Pero a todo esto, ¿qué es la desmotivación laboral? En concreto, son todas esas capacidades que desarrolla y tiene la empresa para mantener un constante estimulo positivo sobre cada uno de sus empleados en relación a cada actividad que estos ofrecen a la empresa.

Un hecho muy importante es que no todas las personas somos iguales, por lo tanto, la motivación laboral irá siempre ligada a la edad del trabajador y a diversos factores culturales y sociales. Es por esto que la motivación laboral no depende exclusivamente del trabajador, sino también de la empresa para la que trabaja.

Tener  el bienestar laboral del trabajador es la clave para obtener el mayor rendimiento profesional pero, ¿las empresas realmente se comprometen a mejorar la situación de sus trabajadores? Realmente no todas hacen lo suficiente y esto impide conseguir la motivación laboral en los empleados. Además, gran parte de las veces que el trabajador no se siente bien tratado aparecen los casos de estrés y depresión.

¿Qué pueden hacer las empresas para motivar a sus empleados? Te dejamos aquí unos recursos totalmente útiles y válidos para mantener motivación en tus trabajadores.

Cada vez las organizaciones de la jornada laboral depende más del trabajador que de la empresa. En esto consiste la flexibilidad de horarios: en adaptar la jornada laboral al trabajador y no a la inversa. De esta manera, la compañía podrá conseguir una plantilla más comprometida.

1.- Flexibilidad en horarios: cada día y cada vez más las empresas dependen más de los trabajadores, y no al revés. De esto se trata esto, de adaptar las jornadas laborales para que la gente se acomode de mejor forma y la empresa consiga una plantilla más comprometida.

2.- Mayor autonomía laboral: Se trata de que el trabajador pueda decidir de manera autónoma la distribución de su jornada laboral, con el fin de realizar las tareas del modo que a él le sea más conveniente, sin tener que someterse a un control estricto de sus superiores. Su única obligación es conseguir los objetivos que le marca la empresa cumpliendo el calendario.

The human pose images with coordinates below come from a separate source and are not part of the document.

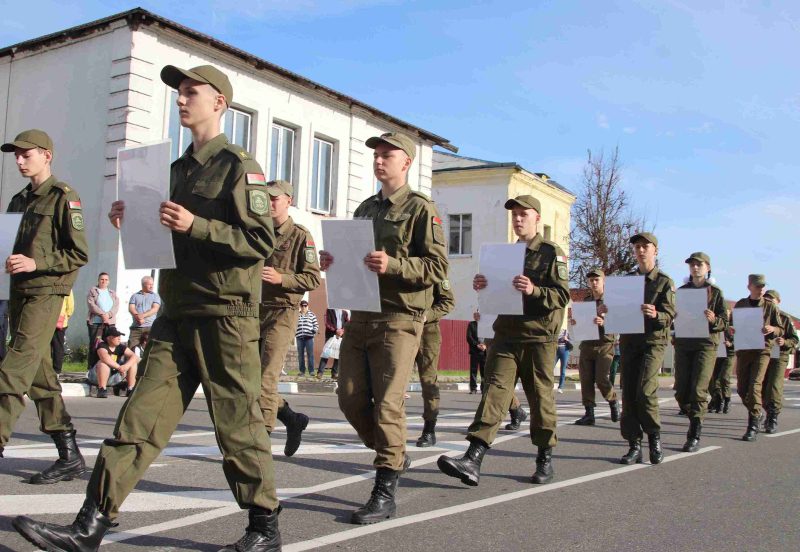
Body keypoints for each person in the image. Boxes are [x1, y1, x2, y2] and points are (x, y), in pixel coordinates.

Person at [13, 64, 282, 551]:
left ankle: (264, 528)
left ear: (219, 102)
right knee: (137, 420)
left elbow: (260, 239)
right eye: (178, 94)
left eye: (190, 92)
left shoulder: (240, 166)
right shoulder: (173, 171)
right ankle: (90, 525)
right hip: (176, 312)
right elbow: (165, 240)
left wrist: (195, 224)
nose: (181, 100)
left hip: (225, 315)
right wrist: (133, 222)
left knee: (237, 424)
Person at [319, 131, 448, 524]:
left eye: (387, 154)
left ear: (405, 162)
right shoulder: (365, 208)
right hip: (362, 315)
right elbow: (356, 260)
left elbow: (438, 268)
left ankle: (384, 488)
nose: (379, 159)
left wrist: (393, 265)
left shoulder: (421, 210)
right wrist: (334, 260)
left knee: (389, 403)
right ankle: (395, 453)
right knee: (350, 398)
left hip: (399, 318)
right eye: (376, 154)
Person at [438, 194, 569, 487]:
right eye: (514, 215)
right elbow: (496, 296)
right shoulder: (504, 256)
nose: (518, 219)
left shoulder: (550, 253)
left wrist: (534, 289)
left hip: (538, 337)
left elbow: (561, 296)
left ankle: (544, 457)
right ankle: (473, 457)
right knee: (494, 391)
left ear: (537, 217)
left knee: (540, 396)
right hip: (507, 334)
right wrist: (483, 286)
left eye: (524, 214)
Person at [0, 129, 89, 485]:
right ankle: (69, 455)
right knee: (41, 379)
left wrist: (37, 263)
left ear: (46, 155)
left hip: (46, 294)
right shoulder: (17, 200)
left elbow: (79, 253)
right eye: (16, 156)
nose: (20, 161)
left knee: (13, 368)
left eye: (27, 154)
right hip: (20, 294)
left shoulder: (63, 197)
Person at [259, 179, 320, 457]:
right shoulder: (256, 229)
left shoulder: (299, 235)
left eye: (275, 198)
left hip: (282, 312)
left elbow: (312, 278)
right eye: (266, 198)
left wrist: (281, 278)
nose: (270, 203)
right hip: (252, 310)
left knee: (265, 378)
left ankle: (261, 440)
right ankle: (292, 419)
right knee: (248, 378)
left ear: (288, 201)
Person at [612, 232, 675, 465]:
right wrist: (608, 310)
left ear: (655, 251)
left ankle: (654, 438)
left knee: (645, 390)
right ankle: (634, 444)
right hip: (630, 341)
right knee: (628, 393)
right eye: (637, 247)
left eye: (645, 246)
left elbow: (670, 315)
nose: (640, 250)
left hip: (653, 341)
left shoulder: (664, 281)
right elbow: (617, 310)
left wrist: (656, 314)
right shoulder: (626, 281)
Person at [672, 252, 727, 452]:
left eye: (699, 265)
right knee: (681, 391)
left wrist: (714, 319)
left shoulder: (715, 292)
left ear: (707, 267)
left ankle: (694, 432)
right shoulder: (682, 291)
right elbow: (673, 315)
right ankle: (695, 416)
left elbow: (724, 322)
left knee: (698, 389)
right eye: (692, 265)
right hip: (685, 343)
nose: (695, 268)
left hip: (706, 344)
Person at [733, 274, 782, 442]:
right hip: (744, 350)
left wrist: (772, 329)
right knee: (741, 388)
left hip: (762, 350)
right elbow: (733, 325)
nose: (761, 289)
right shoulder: (740, 305)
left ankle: (752, 425)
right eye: (757, 286)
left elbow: (780, 328)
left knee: (755, 385)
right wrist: (732, 329)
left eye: (762, 286)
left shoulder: (770, 306)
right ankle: (758, 412)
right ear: (749, 287)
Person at [572, 268, 619, 426]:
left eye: (596, 279)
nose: (594, 282)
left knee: (601, 379)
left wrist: (604, 322)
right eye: (591, 280)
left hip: (604, 344)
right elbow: (582, 320)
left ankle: (613, 401)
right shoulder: (586, 301)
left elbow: (620, 321)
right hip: (587, 343)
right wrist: (576, 323)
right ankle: (589, 413)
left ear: (603, 280)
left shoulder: (611, 301)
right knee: (585, 380)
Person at [415, 278, 455, 447]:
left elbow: (448, 301)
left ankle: (429, 429)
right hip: (399, 329)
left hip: (427, 332)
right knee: (393, 379)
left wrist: (427, 315)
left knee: (428, 380)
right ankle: (389, 429)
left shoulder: (435, 268)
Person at [761, 289, 797, 433]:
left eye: (772, 300)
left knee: (774, 387)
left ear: (778, 302)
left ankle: (773, 416)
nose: (769, 302)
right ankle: (766, 410)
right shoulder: (761, 316)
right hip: (763, 354)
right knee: (761, 388)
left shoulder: (785, 318)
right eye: (766, 299)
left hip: (779, 355)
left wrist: (785, 341)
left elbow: (795, 340)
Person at [88, 327, 138, 398]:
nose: (119, 338)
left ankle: (130, 389)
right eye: (116, 336)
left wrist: (126, 366)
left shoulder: (121, 347)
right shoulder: (102, 346)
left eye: (119, 336)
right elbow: (105, 357)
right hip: (96, 377)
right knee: (103, 363)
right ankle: (102, 389)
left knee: (132, 363)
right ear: (109, 338)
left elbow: (134, 356)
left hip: (114, 377)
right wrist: (119, 367)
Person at [86, 272, 119, 368]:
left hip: (110, 323)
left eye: (106, 279)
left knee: (109, 345)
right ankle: (92, 368)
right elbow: (91, 305)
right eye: (102, 279)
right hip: (96, 323)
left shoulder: (112, 293)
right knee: (95, 345)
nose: (104, 281)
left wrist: (108, 315)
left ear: (109, 281)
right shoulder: (93, 291)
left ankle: (108, 367)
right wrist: (102, 314)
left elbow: (116, 306)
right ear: (98, 280)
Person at [708, 312, 734, 414]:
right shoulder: (715, 323)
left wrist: (731, 344)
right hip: (717, 354)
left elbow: (742, 339)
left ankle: (727, 399)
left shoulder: (732, 327)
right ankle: (718, 400)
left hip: (728, 355)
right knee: (714, 379)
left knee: (725, 377)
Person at [127, 276, 161, 348]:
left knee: (149, 348)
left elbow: (155, 309)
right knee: (131, 347)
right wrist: (138, 317)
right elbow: (131, 308)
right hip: (136, 327)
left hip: (150, 327)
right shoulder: (135, 296)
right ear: (143, 284)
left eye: (152, 284)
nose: (151, 286)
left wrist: (142, 316)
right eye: (149, 284)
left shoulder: (155, 296)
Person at [317, 308, 349, 379]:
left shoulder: (345, 313)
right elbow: (327, 323)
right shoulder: (329, 310)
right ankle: (320, 372)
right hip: (331, 335)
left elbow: (348, 323)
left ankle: (334, 373)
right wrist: (335, 330)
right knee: (326, 353)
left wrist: (343, 330)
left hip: (341, 336)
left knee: (338, 354)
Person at [51, 290, 74, 375]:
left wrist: (65, 316)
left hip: (60, 321)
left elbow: (70, 306)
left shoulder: (67, 288)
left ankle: (56, 370)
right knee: (51, 346)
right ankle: (50, 369)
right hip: (49, 321)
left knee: (57, 346)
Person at [295, 300, 318, 376]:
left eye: (305, 306)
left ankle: (311, 371)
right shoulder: (297, 315)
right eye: (302, 306)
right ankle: (302, 371)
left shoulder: (312, 315)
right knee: (300, 355)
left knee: (310, 355)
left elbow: (316, 325)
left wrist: (314, 330)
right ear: (300, 306)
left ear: (307, 306)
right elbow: (293, 325)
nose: (304, 307)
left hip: (309, 337)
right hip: (299, 337)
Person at [466, 311, 487, 394]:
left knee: (484, 371)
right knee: (473, 371)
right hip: (475, 351)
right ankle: (473, 388)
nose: (476, 316)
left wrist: (485, 345)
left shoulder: (486, 325)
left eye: (477, 315)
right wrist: (477, 345)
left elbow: (490, 337)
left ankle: (484, 388)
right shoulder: (471, 324)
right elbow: (469, 337)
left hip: (484, 352)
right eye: (474, 315)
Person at [554, 328, 571, 393]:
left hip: (565, 350)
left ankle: (560, 387)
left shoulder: (566, 331)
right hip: (556, 350)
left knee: (563, 370)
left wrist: (567, 339)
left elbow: (572, 340)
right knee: (550, 368)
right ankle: (549, 385)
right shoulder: (555, 330)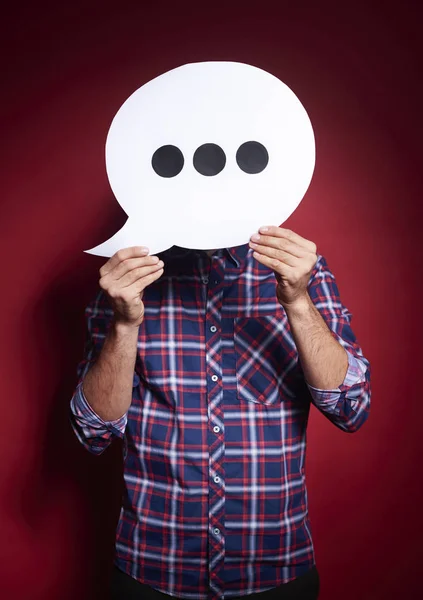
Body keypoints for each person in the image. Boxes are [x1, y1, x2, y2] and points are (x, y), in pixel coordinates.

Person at [70, 226, 371, 600]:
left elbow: (350, 408)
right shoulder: (129, 276)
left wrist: (296, 301)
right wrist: (124, 323)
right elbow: (92, 432)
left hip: (275, 574)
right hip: (152, 573)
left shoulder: (301, 273)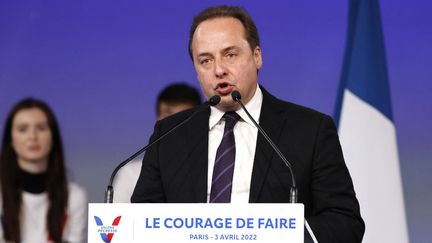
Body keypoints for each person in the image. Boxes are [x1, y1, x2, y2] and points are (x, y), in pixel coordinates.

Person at [131, 5, 365, 242]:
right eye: (206, 61)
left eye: (230, 55)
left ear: (257, 56)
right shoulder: (169, 135)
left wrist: (280, 236)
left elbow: (344, 220)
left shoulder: (310, 130)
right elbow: (139, 221)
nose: (219, 70)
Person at [0, 98, 87, 243]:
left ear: (53, 137)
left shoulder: (74, 197)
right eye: (23, 129)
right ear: (11, 140)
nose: (32, 137)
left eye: (41, 128)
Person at [113, 82, 202, 202]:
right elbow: (117, 219)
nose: (173, 124)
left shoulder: (213, 168)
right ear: (156, 121)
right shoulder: (130, 173)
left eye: (182, 118)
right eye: (168, 117)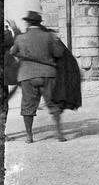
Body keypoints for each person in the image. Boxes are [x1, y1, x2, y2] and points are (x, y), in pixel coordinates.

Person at [9, 11, 66, 143]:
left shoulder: (20, 38)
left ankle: (29, 136)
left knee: (28, 106)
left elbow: (13, 52)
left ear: (28, 23)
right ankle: (59, 134)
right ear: (39, 23)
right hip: (48, 74)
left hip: (27, 75)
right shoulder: (49, 36)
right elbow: (58, 53)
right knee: (53, 103)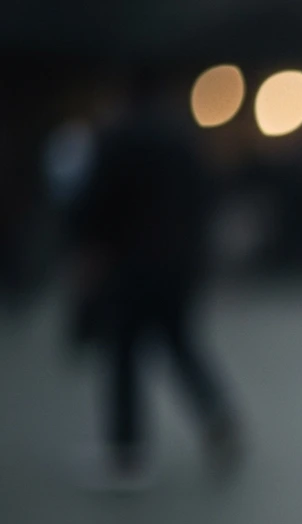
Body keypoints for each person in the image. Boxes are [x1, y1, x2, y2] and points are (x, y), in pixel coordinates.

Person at [74, 67, 242, 487]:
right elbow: (206, 199)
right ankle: (216, 413)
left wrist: (89, 253)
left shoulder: (117, 137)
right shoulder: (183, 138)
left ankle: (126, 450)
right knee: (179, 342)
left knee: (124, 354)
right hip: (179, 264)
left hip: (130, 263)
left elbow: (97, 202)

3.- Planes de carrera: todos los días salen más y más jóvenes graduados de universidades o que traen ya una maestría, diplomados o varios cursos de los cuales muchos no han tenido suerte consiguiendo empleo. Pues bien, un plan de carrera consiste en formar a un trabajador en la propia empresa. De esta manera, el trabajador adquiere la confianza y formación necesaria para conseguir, en pocos años, un puesto de responsabilidad en la compañía y así ganar por ambas partes.

Las claves están en las empresas y sus protocolos, en poder innovar y brindarles la confianza a sus empleados de poder manejarse como personas totalmente responsables y solamente estar como apoyo por cualquier se salga de control. Al final, los empleados son el reflejo de la empresa.